The Justice Department has broad latitude in whether to conduct the investigation requested by Rawlings-Blake, but if federal officials accept the mayor’s request, the work will not be easy, as similar investigations in cities such as Los Angeles, Seattle, Cincinnati and the District have shown.

The probe would be launched by attorneys from the Justice Department’s Civil Rights Division. Based on similar investigations, they would probably review police policies, conduct community interviews and scrutinize data to determine whether the department engages in policing that is discriminatory or unconstitutional. After detailing its findings, the Justice Department and the city would negotiate an agreement outlining required reforms. Then an independent monitor — paid for by the city — would step in to ensure changes­ take effect in a timely manner.

It’s a process that could be long, contentious and costly.

“It was hard from beginning to end,” said former Cincinnati mayor Charles J. Luken, who invited the Justice Department to review the city’s department after police there killed a 19-year-old black man in 2001, igniting three days of riots. “You’re dealing with cultures that just don’t change very quickly.”

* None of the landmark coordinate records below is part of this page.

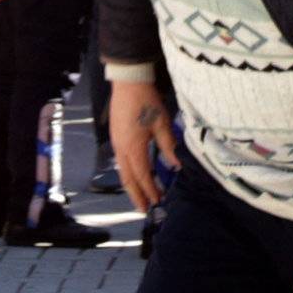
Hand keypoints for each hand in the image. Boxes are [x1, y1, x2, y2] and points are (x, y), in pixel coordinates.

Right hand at [110, 77, 178, 211]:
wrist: (128, 82)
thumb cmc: (147, 102)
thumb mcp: (162, 124)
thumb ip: (169, 146)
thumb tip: (177, 166)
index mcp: (134, 148)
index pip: (143, 176)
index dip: (150, 190)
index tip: (158, 202)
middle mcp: (121, 149)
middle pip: (128, 178)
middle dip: (136, 195)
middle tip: (144, 210)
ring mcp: (116, 143)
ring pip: (123, 171)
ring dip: (132, 185)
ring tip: (140, 196)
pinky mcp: (116, 136)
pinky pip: (121, 161)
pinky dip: (128, 173)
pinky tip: (135, 175)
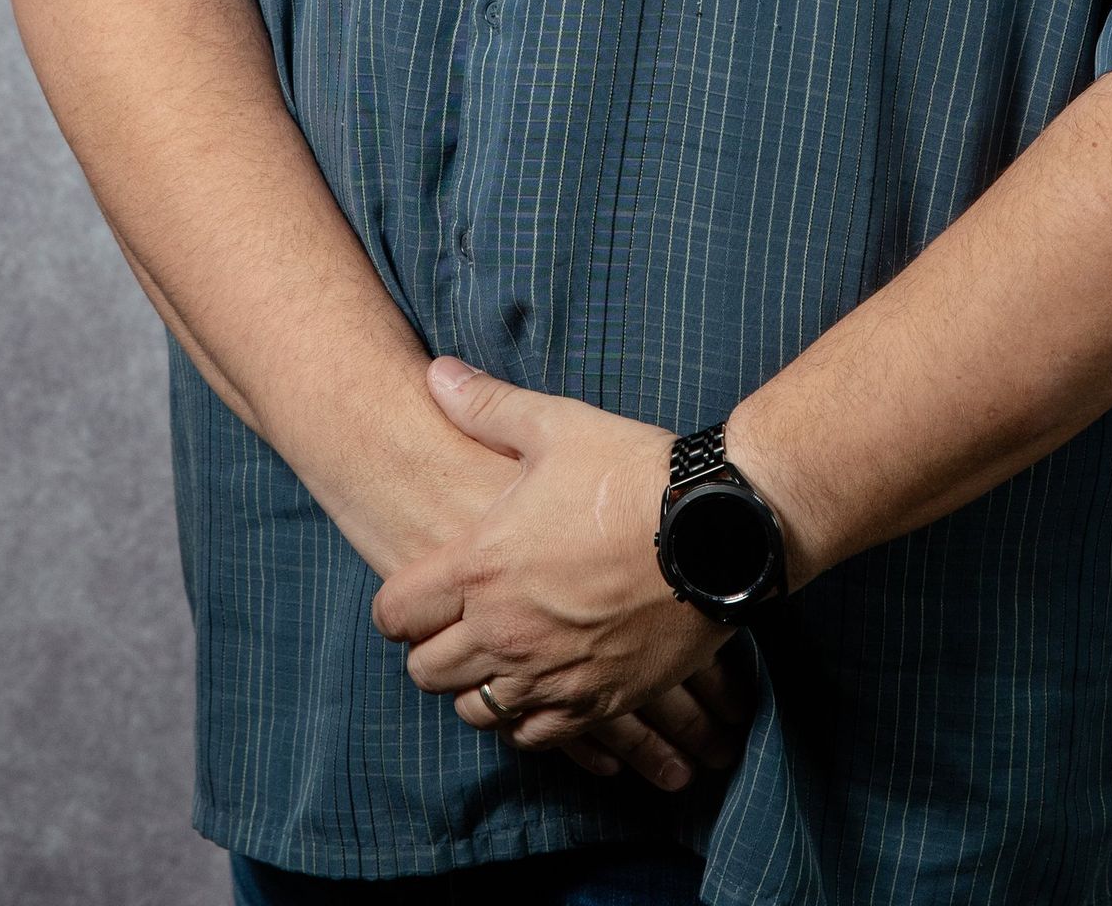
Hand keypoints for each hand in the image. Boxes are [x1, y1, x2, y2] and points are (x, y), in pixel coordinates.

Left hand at [371, 359, 752, 794]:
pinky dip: (525, 718)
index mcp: (481, 566)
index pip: (395, 613)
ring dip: (475, 684)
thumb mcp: (556, 425)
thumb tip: (436, 373)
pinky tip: (538, 684)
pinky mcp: (594, 703)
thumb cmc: (632, 472)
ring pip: (474, 711)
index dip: (397, 604)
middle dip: (429, 647)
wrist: (716, 532)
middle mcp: (504, 631)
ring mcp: (549, 674)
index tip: (416, 592)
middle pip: (425, 670)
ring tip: (496, 653)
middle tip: (455, 623)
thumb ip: (486, 406)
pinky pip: (532, 737)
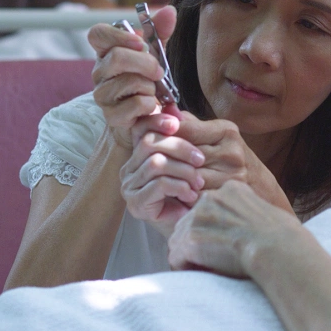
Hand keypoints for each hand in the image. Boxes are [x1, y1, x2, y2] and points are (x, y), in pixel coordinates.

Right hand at [88, 5, 176, 148]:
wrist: (145, 118)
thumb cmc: (147, 81)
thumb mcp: (154, 54)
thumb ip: (160, 32)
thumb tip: (170, 10)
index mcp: (106, 52)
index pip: (97, 34)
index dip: (116, 35)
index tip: (139, 41)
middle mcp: (99, 72)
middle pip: (117, 57)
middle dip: (146, 63)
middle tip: (159, 71)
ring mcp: (102, 95)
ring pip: (130, 82)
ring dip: (150, 86)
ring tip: (152, 91)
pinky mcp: (112, 116)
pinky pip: (138, 104)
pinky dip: (152, 104)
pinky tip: (152, 106)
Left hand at [119, 111, 291, 236]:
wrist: (262, 189)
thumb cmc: (232, 161)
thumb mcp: (217, 137)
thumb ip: (191, 125)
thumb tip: (163, 109)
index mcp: (226, 131)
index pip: (185, 129)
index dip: (164, 135)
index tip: (148, 139)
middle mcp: (231, 151)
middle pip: (184, 153)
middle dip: (165, 158)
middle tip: (146, 162)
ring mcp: (232, 175)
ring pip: (188, 175)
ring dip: (173, 178)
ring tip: (159, 179)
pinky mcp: (227, 196)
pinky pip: (197, 195)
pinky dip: (184, 195)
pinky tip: (176, 194)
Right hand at [119, 112, 204, 236]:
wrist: (189, 223)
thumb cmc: (189, 189)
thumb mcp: (187, 158)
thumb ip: (182, 134)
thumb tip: (175, 108)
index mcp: (138, 152)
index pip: (140, 128)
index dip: (157, 121)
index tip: (177, 123)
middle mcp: (129, 167)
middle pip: (150, 143)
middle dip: (180, 148)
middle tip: (201, 160)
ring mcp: (129, 186)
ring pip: (156, 163)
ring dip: (183, 171)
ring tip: (199, 183)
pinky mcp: (136, 203)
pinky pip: (159, 184)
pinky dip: (180, 187)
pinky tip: (191, 195)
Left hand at [168, 180, 306, 276]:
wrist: (280, 249)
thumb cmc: (283, 238)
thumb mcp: (267, 212)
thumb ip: (248, 214)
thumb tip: (247, 230)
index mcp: (231, 189)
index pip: (208, 208)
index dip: (213, 229)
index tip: (223, 244)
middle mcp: (211, 198)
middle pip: (189, 222)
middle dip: (197, 241)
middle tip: (211, 260)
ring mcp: (199, 218)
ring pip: (180, 240)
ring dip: (190, 256)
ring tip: (207, 269)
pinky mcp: (192, 240)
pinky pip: (176, 258)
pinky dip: (186, 269)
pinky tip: (202, 274)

The Justice Department has had the power to investigate local police departments for more than two decades under the Violent Crime Control and Law Enforcement Act of 1994.

Federal officials said they have received Rawlings-Blake’s request . The Justice Department reportedly receives hundreds of complaints against police annually from community groups, politicians and police departments themselves.

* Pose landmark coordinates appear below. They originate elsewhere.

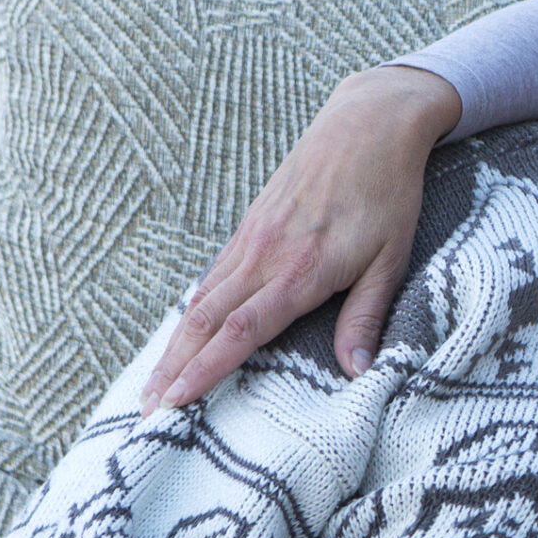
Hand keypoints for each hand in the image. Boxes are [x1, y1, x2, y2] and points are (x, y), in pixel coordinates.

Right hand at [139, 64, 458, 411]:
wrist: (367, 126)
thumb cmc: (388, 194)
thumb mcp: (391, 260)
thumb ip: (366, 317)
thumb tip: (357, 372)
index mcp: (300, 271)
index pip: (241, 331)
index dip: (205, 369)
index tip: (175, 402)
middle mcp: (265, 256)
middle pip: (205, 322)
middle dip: (172, 369)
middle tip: (147, 411)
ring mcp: (252, 239)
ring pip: (201, 300)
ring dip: (174, 344)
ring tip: (152, 383)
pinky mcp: (250, 226)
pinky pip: (213, 276)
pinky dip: (191, 311)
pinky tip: (182, 334)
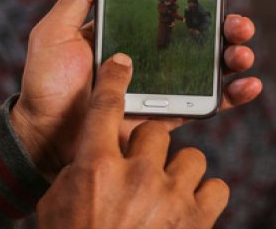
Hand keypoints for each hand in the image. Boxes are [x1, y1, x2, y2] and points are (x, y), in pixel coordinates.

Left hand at [10, 0, 261, 177]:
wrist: (43, 136)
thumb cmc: (45, 84)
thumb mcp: (55, 32)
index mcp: (125, 33)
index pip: (168, 10)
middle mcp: (147, 57)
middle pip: (197, 36)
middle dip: (225, 25)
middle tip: (236, 22)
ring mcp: (159, 86)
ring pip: (209, 67)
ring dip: (234, 55)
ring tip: (241, 51)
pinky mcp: (165, 116)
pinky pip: (205, 104)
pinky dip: (232, 95)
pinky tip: (246, 84)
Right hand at [36, 54, 228, 227]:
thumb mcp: (58, 203)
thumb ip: (78, 171)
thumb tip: (94, 155)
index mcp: (95, 165)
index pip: (107, 106)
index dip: (115, 79)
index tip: (122, 63)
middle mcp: (135, 174)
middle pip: (156, 131)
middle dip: (150, 148)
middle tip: (141, 170)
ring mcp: (170, 197)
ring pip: (191, 157)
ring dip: (179, 173)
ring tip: (166, 194)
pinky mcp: (197, 220)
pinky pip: (216, 187)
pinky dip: (204, 197)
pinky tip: (188, 208)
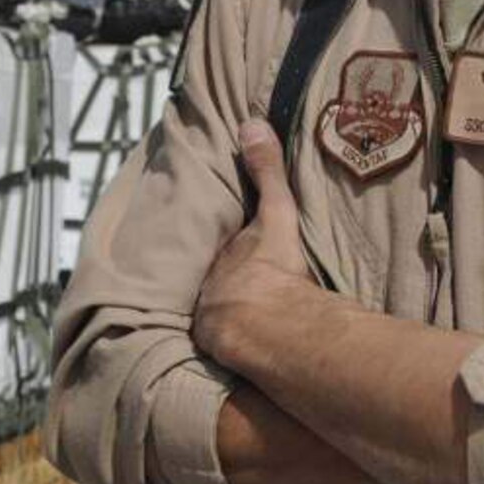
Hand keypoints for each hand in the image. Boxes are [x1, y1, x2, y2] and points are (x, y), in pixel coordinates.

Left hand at [193, 119, 321, 369]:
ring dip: (225, 324)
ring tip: (241, 329)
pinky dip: (233, 351)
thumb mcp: (275, 215)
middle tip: (239, 296)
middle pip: (215, 288)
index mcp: (222, 261)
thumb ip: (267, 172)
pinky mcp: (221, 358)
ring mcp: (211, 327)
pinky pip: (226, 351)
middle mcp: (208, 293)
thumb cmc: (273, 269)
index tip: (238, 259)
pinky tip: (244, 360)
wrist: (267, 324)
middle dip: (222, 291)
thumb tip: (251, 123)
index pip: (222, 256)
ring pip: (216, 322)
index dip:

“The Attorney General is actively considering that option in light of what she heard from law enforcement, city officials, and community, faith and youth leaders in Baltimore yesterday,” Justice Department officials said in a statement after the mayor’s news conference.

On Tuesday, Rawlings-Blake met with Attorney General Loretta Lynch, who also gathered with community leaders and Gray’s family during a visit to the city.

Since the Civil Rights Division took charge of policing the police, the Justice Department has intervened in about 30 different jurisdictions, according to a report published by the Police Executive Research Forum. In most investigations, the federal government has been asked to examine unlawful stops and searches, biased policing or improper use of force.

Ferguson, Mo., and Cleveland, where police officers fatally shot 18-year-old Michael Brown and 12-year-old Tamir Rice, respectively, are the most recent municipalities to undergo the sort of probe Baltimore’s mayor requested. Officials in Philadelphia and the District have also requested similar reviews in recent years.

Requests for comment from Baltimore Police Commissioner Anthony W. Batts were not returned.

Such “pattern or practice” investigations look at civil rights violations from an agency­wide perspective, focusing on institutional practices as opposed to the conduct of a few officers. They are separate from investigations of individual ­cases, such as probes into the death of Brown or Gray.

Samuel Walker, an expert on police accountability and such federal investigations, said the aim is to create systemic change. He compared the process to cleaning up a rotten barrel of apples instead of simply tossing out a few bad apples.

“It does relatively little good to simply fire a couple of bad officers,” said Walker, a professor in the School of Criminology and Criminal Justice at the University of Nebraska at Omaha.

The civil rights investigations can also lend credibility to reforms where communities already have a deep distrust of the police department.

Former D.C. police chief Charles H. Ramsey called in the Justice Department because “the community did not have confidence that we could fix the problems on our own,” he told other top law enforcement officials at a summit on the topic in 2013.

In the past, investigations with the Justice Department have lasted five years or more.

“People need to understand that . . . they’re not going to see instant reforms,” Walker said. “It involves changing an organization, which is extremely difficult, and Baltimore has some serious problems.”